Entre os Estados, Minas Gerais lidera o número de cidades com pagamentos atrasados (196), seguido de São Paulo (168). O número de municípios sem dinheiro para pagar despesas em 2026 é de 213 em Minas, 192 em São Paulo e 114 no Rio Grande do Sul.
Em 2022, o Congresso aprovou uma PEC que proíbe a criação de novos programas sem garantir custeio para os municípios. No entanto, segundo a CNM, várias legislações têm flexibilizado essa exigência. “Todo esse impacto é muito grave. Isso vai se acumulando cada vez mais”, alerta Ziulkoski. “A arrecadação não aumenta muito, a despesa toda aumenta, muitos concedem aumentos sem condições de pagar e o maior impacto não é só no salário, é na previdência.”
Risco de “bomba” fiscal
Os municípios também apontam como ameaça futura a proposta aprovada no Senado que concede aposentadoria integral e paritária para agentes comunitários de saúde e agentes de combate às endemias, com impacto estimado em R$ 69,9 bilhões.
“Como é véspera de eleição, qual parlamentar vai votar contra e perder voto? O pior é depois da eleição. O ano que vem alguma coisa vem, mas depois, em 2027, quem assumir a Presidência vai ter que fazer ajuste fiscal mais duro e aí terminou. E, para quem estiver no mandato com dois anos de prefeito, como é que vai fazer?”, questiona Ziulkoski.
A pesquisa também mostra que oito em cada dez gestores (80,2%) apontam a crise financeira e a falta de recursos como o principal desafio, seguidos por instabilidade política e econômica (67,5%), gestão na saúde (63,4%) e reajustes salariais (62,2%).

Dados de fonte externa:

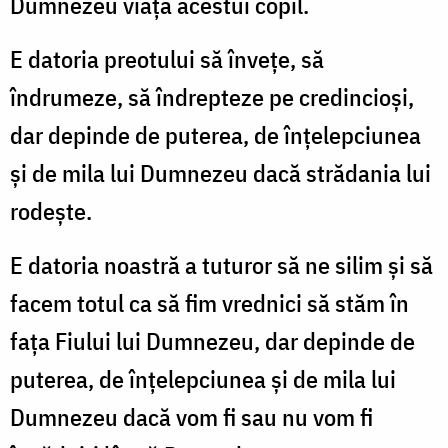
Dumnezeu viaţa acestui copil.
E datoria preotului să înveţe, să
îndrumeze, să îndrepteze pe credincioşi,
dar depinde de puterea, de înţelepciunea
şi de mila lui Dumnezeu dacă strădania lui
rodeşte.
E datoria noastră a tuturor să ne silim şi să
facem totul ca să fim vrednici să stăm în
faţa Fiului lui Dumnezeu, dar depinde de
pute­rea, de înţelepciunea şi de mila lui
Dumnezeu dacă vom fi sau nu vom fi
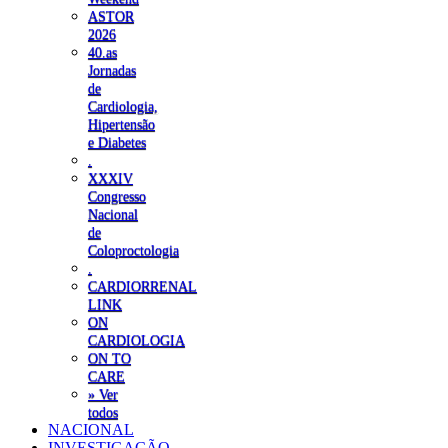
ASTOR
2026
40.as
Jornadas
de
Cardiologia,
Hipertensão
e Diabetes
.
XXXIV
Congresso
Nacional
de
Coloproctologia
.
CARDIORRENAL
LINK
ON
CARDIOLOGIA
ON TO
CARE
» Ver
todos
NACIONAL
INVESTIGAÇÃO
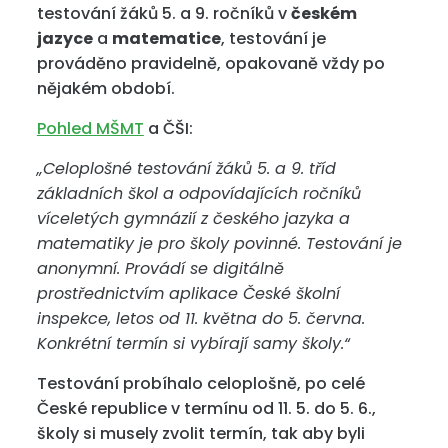
testování žáků 5. a 9. ročníků v
českém
jazyce
a
matematice
, testování je
prováděno pravidelně, opakovaně vždy po
nějakém období.
Pohled MŠMT
a ČŠI:
„Celoplošné testování žáků 5. a 9. tříd
základních škol a odpovídajících ročníků
víceletých gymnázií z českého jazyka a
matematiky je pro školy povinné. Testování je
anonymní. Provádí se digitálně
prostřednictvím aplikace České školní
inspekce, letos od 11. května do 5. června.
Konkrétní termín si vybírají samy školy.“
Testování probíhalo celoplošně, po celé
České republice v termínu od 11. 5. do 5. 6.,
školy si musely zvolit termín, tak aby byli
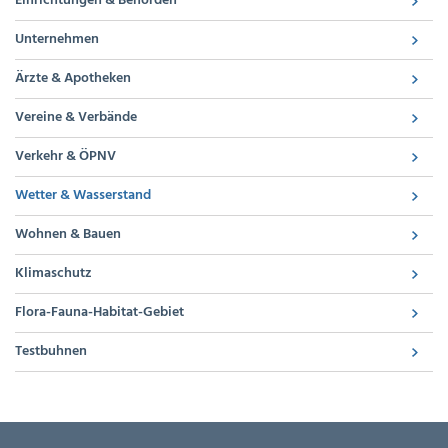
Einrichtungen & Behörden
Unternehmen
Ärzte & Apotheken
Vereine & Verbände
Verkehr & ÖPNV
Wetter & Wasserstand
Wohnen & Bauen
Klimaschutz
Flora-Fauna-Habitat-Gebiet
Testbuhnen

Recentemente, o Congresso aprovou uma PEC que limita o pagamento de precatórios pelos municípios conforme a arrecadação e promove renegociação das dívidas das prefeituras com a União. Apesar de ser um alívio, Ziulkoski afirma que não é suficiente para cobrir as novas despesas. A estratégia da CNM será tentar “segurar” o aumento de despesas no Congresso Nacional.